Teich went anyway. He led four tanks over to the Rangers’ position and took out so many Rangers on each tank, they covered up the tank’s turrets. He still gets letters from the troops he saved that day, thanking him for disobeying his order to move out.
6. Cpl. Desmond Doss, U.S. Army, World War II
Doss wanted to serve, he just wasn’t willing to kill to do it and refused every order to carry a weapon or fire one. However, Doss would do anything to save his men, repeatedly braving Japanese fire to pull the injured to the rear. As his unit climbed a vertical cliffside at Okinawa, the Japanese opened up with artillery, mortars, and machine guns, turning his unit back and killing or wounding 75 men. Doss retrieved them one by one, loading them onto a litter and down the cliff.
A few days later, in the mouth of a cave, he braved a shower of grenades thrown from eight yards away, dressed wounds, and made four trips to pull his soldiers out. He treated his own wounds and waited five hours for a litter to carry him off. On the way back, the three men carrying him had to take cover from a tank attack. While waiting, Doss crawled off his litter, treated a more injured man, and told the litter bearers to take the other man. While waiting for them to come back, he was hit in the arm by a sniper and crawled 300 yards to an aid station. He was the first conscientious objector to earn the Medal of Honor.

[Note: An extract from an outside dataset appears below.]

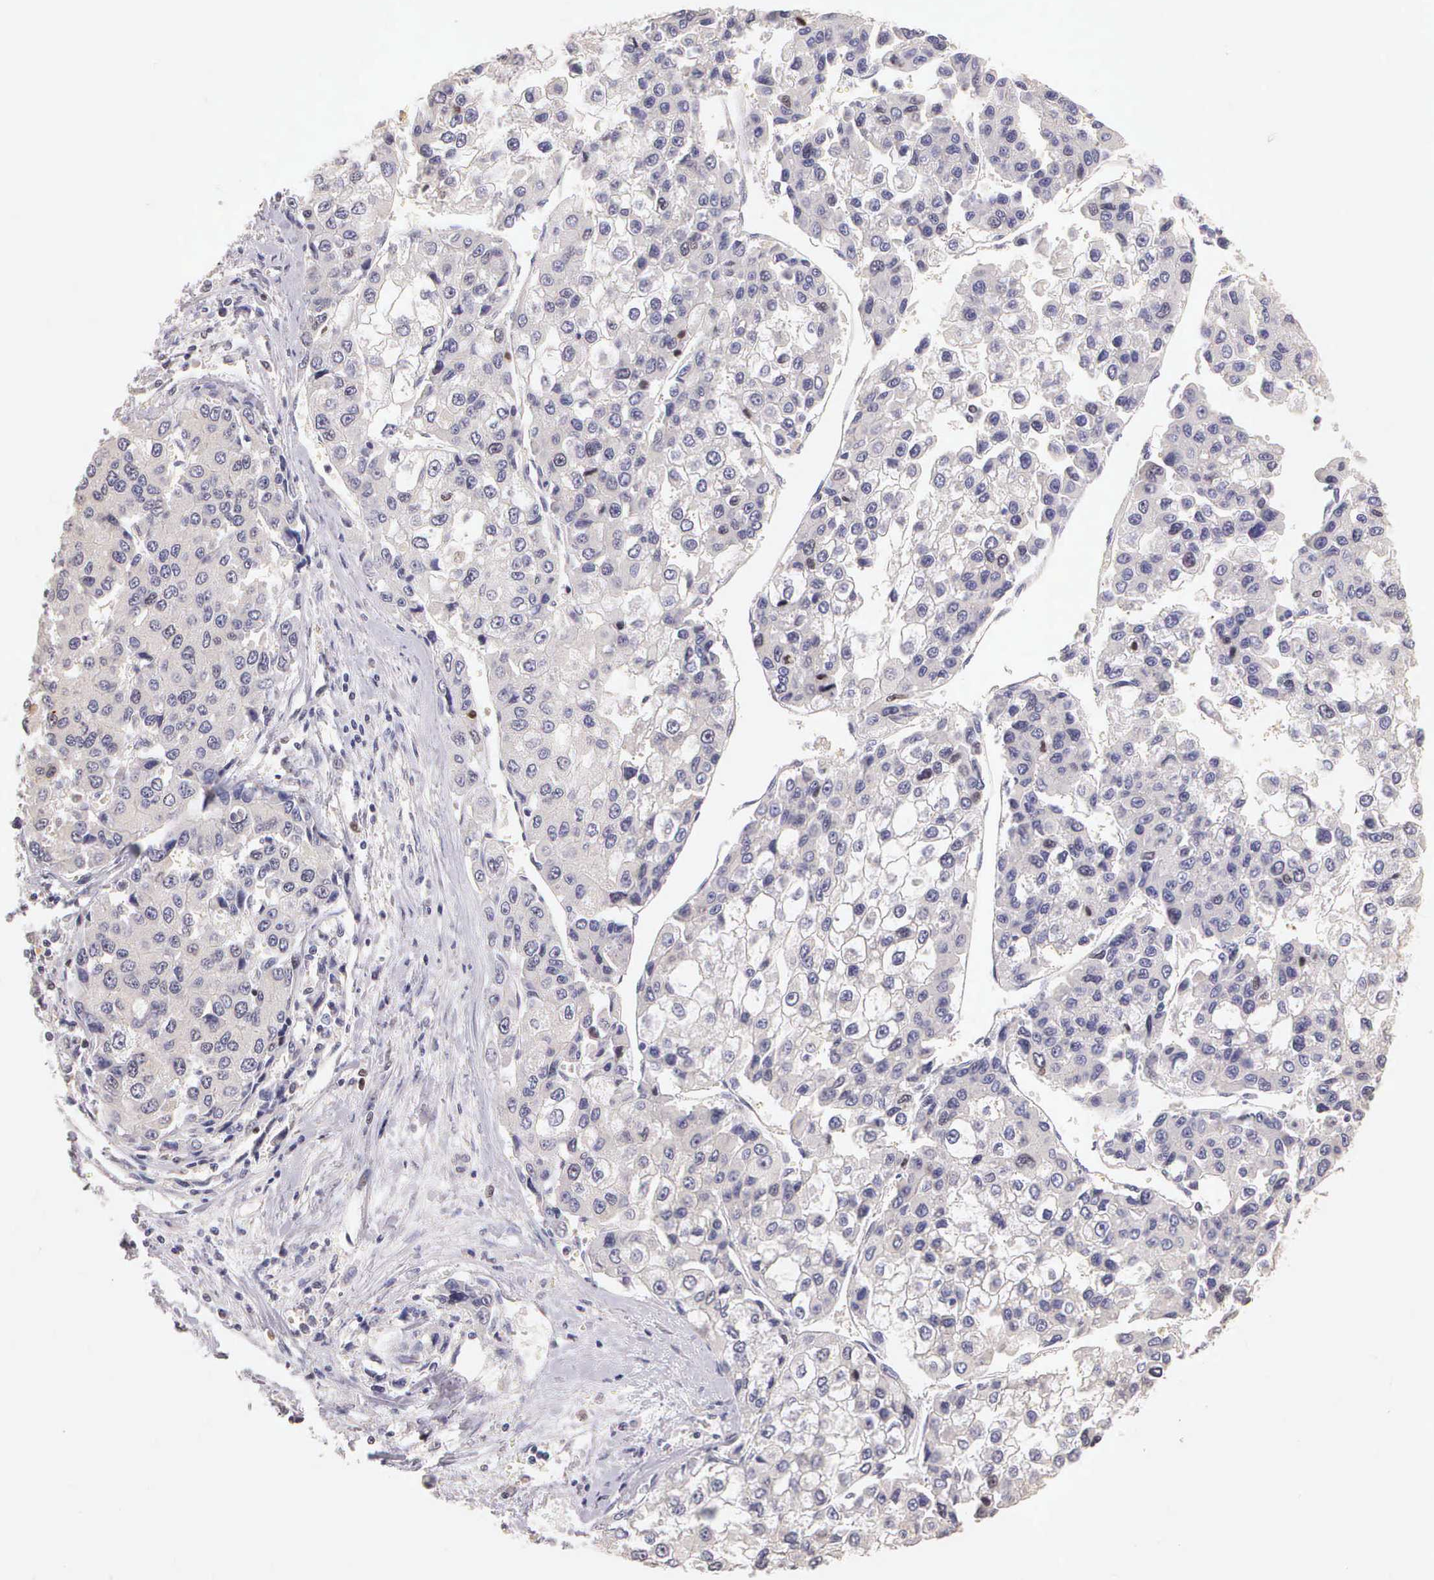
{"staining": {"intensity": "negative", "quantity": "none", "location": "none"}, "tissue": "liver cancer", "cell_type": "Tumor cells", "image_type": "cancer", "snomed": [{"axis": "morphology", "description": "Carcinoma, Hepatocellular, NOS"}, {"axis": "topography", "description": "Liver"}], "caption": "Tumor cells are negative for brown protein staining in liver cancer. (Immunohistochemistry (ihc), brightfield microscopy, high magnification).", "gene": "MKI67", "patient": {"sex": "female", "age": 66}}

7. Lt. Thomas Currie ‘Diver’ Derrick, Australian Imperial Force, WWII
The Battle of Sattelberg in the Pacific nation of New Guinea was as hard-fought as any in the Pacific Theater. It took the Australians a grudgingly slow eight days to push the Japanese out of the town and they paid dearly for it. On November 24, 1943, Lt. Derrick was ordered to withdraw his platoon because the CO didn’t think he could capture the heights around Sattelberg.
Derrick’s response: “Bugger the CO. Just give me twenty more minutes and we’ll have this place.”

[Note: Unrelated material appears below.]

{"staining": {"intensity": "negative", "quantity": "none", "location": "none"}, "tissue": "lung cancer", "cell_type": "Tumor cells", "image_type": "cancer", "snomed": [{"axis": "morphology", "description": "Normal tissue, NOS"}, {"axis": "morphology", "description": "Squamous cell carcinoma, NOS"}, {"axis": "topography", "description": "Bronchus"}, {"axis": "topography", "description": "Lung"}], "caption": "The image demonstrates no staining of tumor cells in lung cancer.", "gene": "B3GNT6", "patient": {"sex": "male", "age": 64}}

Derrick climbed a vertical cliff by himself, holding on with one hand and throwing grenades with the other, stopping only to fire his rifle. He cleared out 10 machine gun nests that night and forced the Japanese to withdraw. The Aussies captured Sattelberg and Derrick was awarded the Victoria Cross.
8. 1st. Lt. Frank Luke, Jr., U.S. Army Air Corps, WWI
In September 1918, Luke was grounded by his commanding officer and told that if he disobeyed, he would be charged with being AWOL. Luke, an ace with 15 aerial victories, flew anyway, going out to find military reconnaissance balloons. Balloons sound like an easy target, but they were heavily defended by anti-aircraft weapons.
He knocked out three balloons that day before he was forced down by machine gun fire. Once out of his plane (which he landed, he wasn’t shot down) he kept fighting the Germans with his sidearm until a bullet wound killed him. Luke is the first pilot to receive the Medal of Honor.
9. Maj. Gen. Daniel Sickles, Union Army, Civil War
Sickles’ slight disobedience to orders during the Battle of Gettysburg changed the momentum of the war and may have changed the entire history of the United States. In a move historians haven’t stopped talking about for 150 years, Sickles moved his men to Peach Orchard instead of Little Round Top, as Gen. George G. Meade ordered him. This move prompted Confederate Gen. James Longstreet to attack the Union troops in the orchard and the wheat field, nearly destroying the Union forces there. Which, admittedly, sounds terrible.
The Confederate move allowed Union troops to flank them in a counteroffensive and completely rout the Confederate forces, winning Gettysburg for the Union and ending Robert E. Lee’s invasion of the North. Sickles himself lost a leg in the fighting, but received the Medal of Honor and helped preserve Gettysburg as a national historic site after the war.